Labeled box records
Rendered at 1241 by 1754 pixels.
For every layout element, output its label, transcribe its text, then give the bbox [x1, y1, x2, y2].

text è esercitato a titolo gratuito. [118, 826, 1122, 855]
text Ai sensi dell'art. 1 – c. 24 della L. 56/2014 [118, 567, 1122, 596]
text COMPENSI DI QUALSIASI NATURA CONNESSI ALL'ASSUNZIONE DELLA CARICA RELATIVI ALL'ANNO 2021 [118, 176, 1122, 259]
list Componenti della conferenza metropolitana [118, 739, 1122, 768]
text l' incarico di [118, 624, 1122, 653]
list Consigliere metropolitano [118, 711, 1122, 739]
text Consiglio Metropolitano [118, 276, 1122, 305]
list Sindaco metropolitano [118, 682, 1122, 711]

Challenge:
Arrange every line of the records above as a Markdown table with the columns "n" and "Line", where "n" holds the row number and "Line" holds the line itself, omitting blank lines.

Worked answer:
| n | Line |
|---|---|
| 1 | Rendered at 1241 by 1754 pixels. |
| 2 | For every layout element, output its label, transcribe its text, then give the bbox [x1, y1, x2, y2]. |
| 3 | text è esercitato a titolo gratuito. [118, 826, 1122, 855] |
| 4 | text Ai sensi dell'art. 1 – c. 24 della L. 56/2014 [118, 567, 1122, 596] |
| 5 | text COMPENSI DI QUALSIASI NATURA CONNESSI ALL'ASSUNZIONE DELLA CARICA RELATIVI ALL'ANNO 2021 [118, 176, 1122, 259] |
| 6 | list Componenti della conferenza metropolitana [118, 739, 1122, 768] |
| 7 | text l' incarico di [118, 624, 1122, 653] |
| 8 | list Consigliere metropolitano [118, 711, 1122, 739] |
| 9 | text Consiglio Metropolitano [118, 276, 1122, 305] |
| 10 | list Sindaco metropolitano [118, 682, 1122, 711] |